Use this article when a clerk is asking:
Does this dental claim qualify for an OHIP premium?
Does this claim need manual review?
Should I use T800?
Does this Part III dental claim need prior approval?
Why did T650 pay zero with a prior-approved dental surgery claim?
These issues usually arise when the service is not routine. Common triggers are:
after-hours or overnight surgery,
ICU or special-timing consultation/visit premiums,
virtual dental services,
unlisted procedures,
or Part III procedures that require prior authorization.
Use these only when the base service is a qualifying non-elective surgical procedure:
T809 — 30% premium when the service begins after 5:00 p.m. and before midnight, or on a Saturday, Sunday, or holiday.
T810 — 50% premium when the service begins between midnight and 7:00 a.m.
These are tied to qualifying virtual dental services:
T814 — 30% premium for consultation/visit between 5:00 p.m. and midnight, or on a Saturday, Sunday, or holiday.
T815 — 30% premium for consultation/visit to a patient in an intensive care facility.
T816 — 50% premium for consultation/visit between midnight and 7:00 a.m.
Ontario also confirmed that T655, T656, T814, T815 and T816 are now included on a permanent basis.
Use virtual dental codes only when the schedule conditions are met. A key rule for clerks is documentation:
the service must be documented in the patient record,
and the chart must include start and stop times,
otherwise the service is not eligible for payment.
Manual review is used when the claim needs ministry attention and supporting material. Ontario’s technical specifications define the Manual Review Indicator as a trigger that brings the claim to the ministry’s attention for review of additional documentation.
A practical dental example is:
same-day T650 with odontectomy — this requires supporting documentation for adjudication.
Use T800 when the dentist performed an insured dental surgical service that does not map properly to a listed schedule code and must be assessed individually. This is not routine billing. It is a special pathway for complex or unlisted dental surgical claims.
Part III dental services generally require:
medically necessary hospitalization,
and prior approval from the OHIP Dental or Medical Consultant.
Ontario’s technical specifications list these dental code ranges as requiring prior authorization:
T901–T912
T925–T928
T936
T950
A key clerk rule:
when T650 is billed in conjunction with Part III procedures for which prior approval has already been granted, the amount payable for T650 is zero.
Example 1 — payable premium
Emergency non-elective dental surgery starts at 8:00 p.m. on Saturday. Bill the base surgical code plus T809 if all conditions are met.

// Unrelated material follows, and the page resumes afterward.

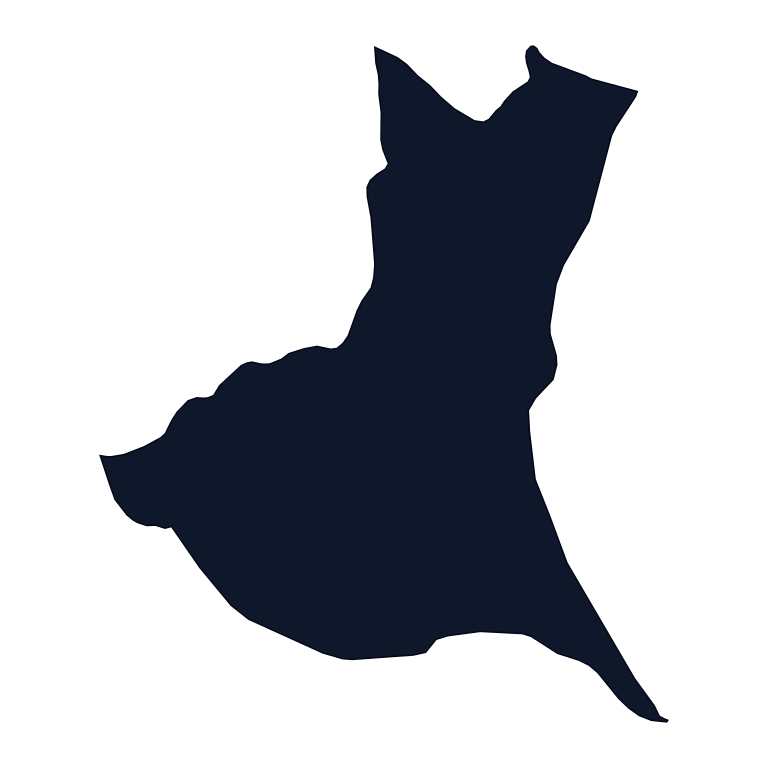 the border of Ibaraki
{"feature_id": "JPN-1856", "entity_name": "Ibaraki", "entity_type": "Prefecture", "adm_level": 1, "iso_a3": "JPN", "parent_name": "Japan", "parent_adm1": "", "projection": "robinson", "projection_center": [140.305, 36.33], "detail": "fine", "context": "isolated", "style": "filled", "palette": "ink", "viewbox_px": 768, "rotation_deg": 0, "n_neighbors": 0, "source": "natural_earth", "source_scale": "10m", "svg_char_len": 1688}
<svg xmlns="http://www.w3.org/2000/svg" viewBox="0 0 768 768"><path d="M637.3,91.5L635.4,96.6L616.0,126.3L611.4,135.6L589.0,220.8L563.3,265.1L556.1,284.1L549.8,325.0L550.0,333.9L556.2,355.7L556.7,364.8L553.0,379.4L535.4,398.1L528.3,410.3L529.4,431.4L535.1,479.4L549.9,516.7L567.0,563.0L634.6,678.8L654.2,705.7L659.3,716.3L664.5,719.0L667.8,720.3L666.7,721.9L651.4,720.3L639.2,715.5L628.8,708.1L618.7,698.4L597.7,672.5L589.1,665.2L578.8,660.1L557.5,653.3L531.1,636.3L522.5,633.6L480.1,631.4L447.8,635.7L436.1,639.3L425.6,652.3L413.5,655.0L352.2,659.4L342.8,658.7L322.8,652.9L248.6,619.2L231.1,605.3L199.9,567.6L171.5,526.5L165.0,528.2L155.6,525.2L146.7,525.5L137.6,522.5L133.2,520.0L127.0,514.9L115.1,499.5L112.0,490.9L109.7,484.4L100.2,455.6L106.9,456.7L111.0,456.8L123.7,454.7L143.7,447.0L160.6,437.9L165.2,433.8L172.1,420.0L177.2,412.1L188.1,400.8L196.7,397.8L204.1,398.3L208.3,397.8L213.7,395.5L219.6,385.7L241.3,365.6L246.9,363.1L251.9,362.1L260.5,364.0L264.5,364.3L269.8,364.0L281.6,359.2L289.0,353.6L303.8,348.9L316.9,346.4L330.9,349.3L337.1,348.4L343.2,343.2L348.3,335.7L357.3,310.6L362.1,301.0L371.3,287.8L373.8,278.0L374.9,264.2L371.2,217.7L367.4,196.8L367.1,187.3L370.3,180.4L377.1,174.2L385.1,169.3L388.5,163.8L383.0,149.6L381.0,139.7L381.3,112.5L379.0,94.1L379.2,83.9L378.5,74.6L376.0,63.3L374.8,47.2L397.6,57.9L406.8,64.7L417.4,75.8L429.7,85.7L441.0,97.5L454.3,108.9L474.4,120.9L483.5,122.2L489.1,119.4L496.4,110.6L501.0,106.8L504.8,101.1L513.1,92.0L528.2,82.0L530.6,77.4L529.2,70.8L526.7,62.7L525.9,56.5L526.7,51.1L530.7,46.5L533.4,46.1L536.8,48.5L539.1,52.9L544.1,58.3L551.5,63.4L585.9,76.2L590.8,79.0L637.3,91.5Z" fill="#0f172a" stroke="#020617" stroke-width="1.5"/></svg>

Example 2 — overnight premium
Emergency non-elective dental surgery starts at 2:00 a.m. Bill the base code plus T810 if the service qualifies.

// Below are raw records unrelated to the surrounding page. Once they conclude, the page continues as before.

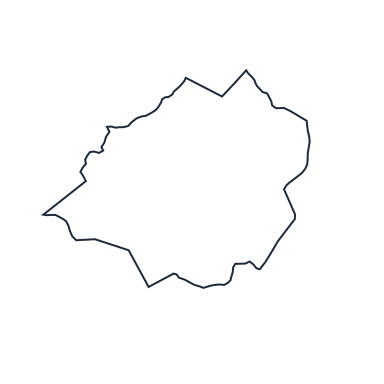 the district of Gurinhém, Paraíba, Brazil, rotated 235°
{"feature_id": "56859067B95891869193757", "entity_name": "Gurinhém", "entity_type": "district", "adm_level": 2, "iso_a3": "BRA", "parent_name": "Brazil", "parent_adm1": "Paraíba", "projection": "natural_earth1", "projection_center": [-35.429, -7.144], "detail": "fine", "context": "isolated", "style": "outline", "palette": "slate", "viewbox_px": 384, "rotation_deg": 235, "n_neighbors": 0, "source": "geoboundaries", "source_scale": "gbopen_adm2", "svg_char_len": 1549}
<svg xmlns="http://www.w3.org/2000/svg" viewBox="0 0 384 384"><g transform="rotate(235 192 192)"><path d="M97.4,165.1L97.0,169.5L97.7,173.0L100.1,175.7L102.9,179.3L106.8,182.7L108.3,186.3L105.4,190.6L102.8,194.6L102.0,199.3L97.6,200.7L92.5,201.1L89.9,203.2L92.5,211.8L97.8,224.1L102.3,233.8L110.9,260.8L114.7,263.6L141.4,268.9L143.3,273.1L143.8,276.7L144.0,282.6L144.5,292.7L146.0,298.0L148.7,302.4L152.6,305.6L156.9,308.7L161.5,313.1L165.5,317.1L170.4,319.9L174.8,321.5L177.6,323.0L181.3,324.9L184.6,326.8L202.3,318.8L207.9,315.6L210.2,312.3L212.4,309.0L216.8,307.3L220.9,309.0L224.1,309.4L229.7,310.1L233.5,307.1L238.2,306.5L241.6,306.0L244.7,306.4L247.8,307.3L252.6,306.9L256.9,306.1L260.6,306.2L256.8,289.5L253.0,271.4L289.1,252.4L287.2,249.1L285.8,243.6L285.1,239.0L284.8,235.1L283.2,231.8L283.3,227.3L284.9,224.4L285.1,220.7L283.1,218.1L280.7,212.6L279.9,208.8L280.1,204.3L280.9,197.9L282.7,194.2L284.1,189.1L283.8,182.7L282.7,177.4L284.6,172.7L287.0,169.3L288.5,166.3L291.8,163.6L294.1,159.7L288.7,158.9L286.5,153.2L282.7,148.5L280.8,143.6L276.9,143.0L277.3,138.3L281.4,134.9L283.2,131.3L281.8,126.8L279.7,123.0L275.9,121.3L274.9,117.1L272.6,112.2L267.0,112.0L261.8,111.3L258.7,57.2L256.4,59.6L254.2,63.2L251.5,67.0L247.3,69.2L243.4,71.1L240.3,72.1L235.4,71.5L229.9,69.6L224.4,68.5L218.9,69.5L209.0,85.4L180.6,106.7L139.1,102.0L135.7,130.2L133.2,132.2L129.5,132.1L124.3,135.8L118.2,138.8L114.2,140.9L111.0,143.6L106.9,146.4L105.7,150.2L104.6,153.4L103.0,157.0L100.6,161.3L97.4,165.1Z" fill="none" stroke="#1e293b" stroke-width="2"/></g></svg>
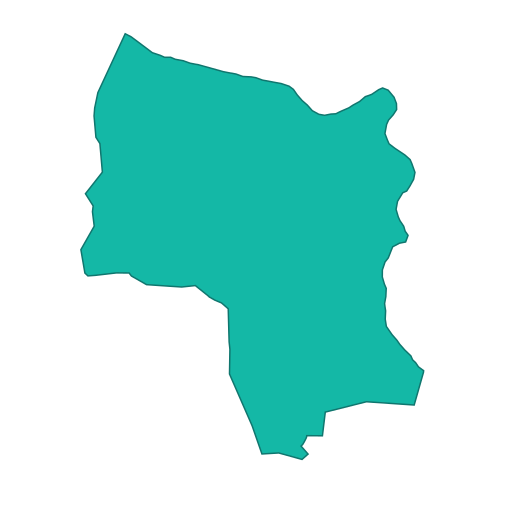 Obot Akara, Akwa Ibom, Nigeria, rotated 101°
{"feature_id": "59680162B95147302907135", "entity_name": "Obot Akara", "entity_type": "district", "adm_level": 2, "iso_a3": "NGA", "parent_name": "Nigeria", "parent_adm1": "Akwa Ibom", "projection": "albers", "projection_center": [7.605, 5.256], "detail": "fine", "context": "isolated", "style": "filled", "palette": "teal", "viewbox_px": 512, "rotation_deg": 101, "n_neighbors": 0, "source": "geoboundaries", "source_scale": "gbopen_adm2", "svg_char_len": 1893}
<svg xmlns="http://www.w3.org/2000/svg" viewBox="0 0 512 512"><g transform="rotate(101 256 256)"><path d="M305.4,420.7L307.6,417.2L305.7,410.2L299.2,389.7L296.9,377.3L299.4,374.5L305.0,358.0L301.9,333.2L300.6,323.0L296.6,309.9L304.8,294.4L305.1,294.2L307.3,287.6L308.6,281.0L313.1,273.2L345.4,266.0L352.6,263.8L376.9,259.5L423.4,227.4L449.2,212.4L445.0,196.1L446.9,172.0L440.5,167.1L436.8,171.9L434.0,175.5L432.1,174.2L429.3,173.2L425.6,172.1L423.8,171.8L422.7,171.9L419.8,156.5L396.0,158.2L378.0,119.8L372.1,72.3L338.0,69.4L336.5,69.6L336.1,70.6L333.8,75.4L330.3,78.9L328.0,82.5L324.5,84.9L322.1,88.6L319.9,92.0L315.3,98.0L311.8,101.6L307.2,107.5L303.7,111.1L300.3,114.6L293.3,117.1L285.1,118.3L281.2,119.7L278.1,120.7L271.1,120.8L262.9,122.0L259.4,124.4L259.3,124.5L252.5,128.0L245.5,129.3L241.1,128.7L237.3,128.2L232.6,125.8L226.7,124.7L220.9,123.6L216.1,117.7L213.7,111.8L207.0,110.7L206.7,110.7L203.2,114.3L198.6,116.7L193.9,121.4L190.5,123.8L183.5,127.4L175.3,127.5L165.9,124.0L163.5,120.5L157.7,118.2L150.6,115.9L143.6,115.9L135.5,120.7L132.0,123.1L128.5,129.0L124.0,139.7L123.5,140.8L120.5,146.8L117.0,149.2L111.2,152.8L101.9,152.9L97.2,151.8L91.3,148.3L85.4,145.9L79.6,147.2L73.8,150.8L68.0,157.9L66.9,163.8L69.3,167.3L75.2,173.2L77.0,176.1L78.7,179.1L84.6,183.8L89.4,189.6L92.9,193.2L97.7,200.2L101.2,204.9L102.4,209.6L104.8,215.5L104.9,221.4L102.6,228.5L98.0,234.5L94.6,240.4L91.4,244.5L89.9,246.4L85.3,251.1L83.0,255.9L81.9,264.2L82.0,271.3L82.0,277.2L82.1,283.1L81.0,290.2L81.1,294.9L82.3,303.2L81.2,310.3L81.2,314.4L81.3,316.2L81.3,323.3L79.2,349.5L79.3,351.7L79.3,357.6L78.2,364.7L78.3,372.9L77.2,377.7L78.4,383.6L77.3,388.3L76.2,396.6L64.7,420.3L62.8,426.8L110.9,438.7L125.8,442.4L141.5,442.6L149.4,441.7L170.0,435.8L175.4,430.7L203.0,422.8L227.4,435.3L237.9,425.4L243.7,425.0L257.6,420.5L283.2,429.1L305.4,420.7Z" fill="#14b8a6" stroke="#0f766e" stroke-width="1.5"/></g></svg>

Example 3 — virtual claim missing times
T655 billed but the chart does not show start and stop times. Expect payment trouble.
Example 4 — independent consideration
Rare hospital dental surgery does not match a listed code cleanly. Consider T800 with detailed supporting explanation.
Example 5 — prior-approved Part III with T650 added
If a clerk adds T650 to a prior-approved Part III procedure, expect T650 to pay zero.